The Road to Higher-Value Decision-Making
Predictive analytics is one type of data analytics (also referred to as advanced analytics) which uses past and current data in order to make predictions of what is to come. This form of data science relies on deep learning and machine learning algorithms, like regression and classification, to generate predictive models that are used to make further decisions.
74% of health plans said that they would increase investments in predictive modeling in 2021. HealthcarePayer Intelligence
Business Intelligence vs Predictive Analytics
There is a common thread between the practices of business intelligence and predictive analytics. Business intelligence (BI), as traditionally defined by Forrester, is a “set of methodologies, processes, architectures, and technologies that leverage the output of information management processes for analysis, reporting, performance management, and information delivery.” Forrester has since adjusted their definition of BI to include traditional data warehouses, associated dashboards, and end-user reporting. This is normally used in addition to data mining with analytics focused on the use of historical data.
Moving from descriptive to predictive analytics becomes more complex, but yields more value.
The Value Chain Model of Analytics – From Descriptive to Diagnostic, Predictive, and Prescriptive
There are a variety of models of analytics all based on what data is being measured. Descriptive analytics, for example, looks only at past data and asks “what happened?” Diagnostic Analytics, on the other hand, offers insight into past data by analyzing why something happened.
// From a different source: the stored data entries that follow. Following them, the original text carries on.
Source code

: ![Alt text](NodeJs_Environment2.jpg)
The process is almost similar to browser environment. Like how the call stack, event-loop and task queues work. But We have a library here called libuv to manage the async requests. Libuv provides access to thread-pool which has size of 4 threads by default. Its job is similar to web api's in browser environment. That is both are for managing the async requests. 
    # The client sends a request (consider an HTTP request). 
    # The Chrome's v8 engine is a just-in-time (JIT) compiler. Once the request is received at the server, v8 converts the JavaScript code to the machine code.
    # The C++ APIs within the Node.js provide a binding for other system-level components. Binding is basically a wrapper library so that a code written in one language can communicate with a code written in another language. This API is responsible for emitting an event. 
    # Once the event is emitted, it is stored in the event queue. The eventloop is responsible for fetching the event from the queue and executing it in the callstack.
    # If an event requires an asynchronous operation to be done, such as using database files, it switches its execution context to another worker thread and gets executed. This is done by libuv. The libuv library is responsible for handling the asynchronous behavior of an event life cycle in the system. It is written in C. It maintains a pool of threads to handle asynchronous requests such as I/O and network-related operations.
Predictive analytics looks forward and takes the patterns of descriptive analytics in conjunction with the insight behind diagnostic analytics to further make predictions of what will happen next. Following predictive analytics is something known as prescriptive analytics, which utilizes the predictions made and asks how those outcomes can be brought to life.
How is Predictive Analytics Used?
Some of the many uses of predictive analytics includes risk and opportunity evaluation. Overall, businesses use predictive analytics to suggest future actions to make positive changes. This can lead to outcomes such as fraud detection, reduced risk, optimization of customer care and new products, improved operations and increased revenue via the competitive advantage given from the culmination of hindsight and foresight.
Predictive analytics is commonly used to assess risk and is thus able to be applied in a variety of business models. Some industry examples include banking and financial services, retail, oil gas and utilities, government and the public sector, health insurance, and manufacturing.
Predictive Analytics Tools & Techniques
Generally, there are six categories of software or platforms that are used for predictive analysis in a business setting. Platforms can be free, or range widely in price, all depending on capabilities and the capacity needed:
- Open Source and Freeware
- Software API
- Predictive Lead Scoring Platforms
- Predictive Pricing Solutions
- Customer Churn, Renew, Upsell, Cross Sell Software Tools
Many of these platforms use similar techniques in order to organize data and find patterns, including:
- Classification Model
- Clustering Model
- Forecast Model
- Outliers Model
- Time Series Model
- Simulation techniques like DES, ABM, and Monte Carlo
Predictive Analytics Delivers Higher Value with Greater Complexity
Predictive analytics is the next step in the AI evolution as it gives business leaders the foresight they need to improve performance, make more successful strategic decisions, and predict customer wants and needs. As more organizations shift from traditional decision-making approaches to more data-intensive and complex methods, insights will be more valuable but also more complex, requiring new tools and capabilities.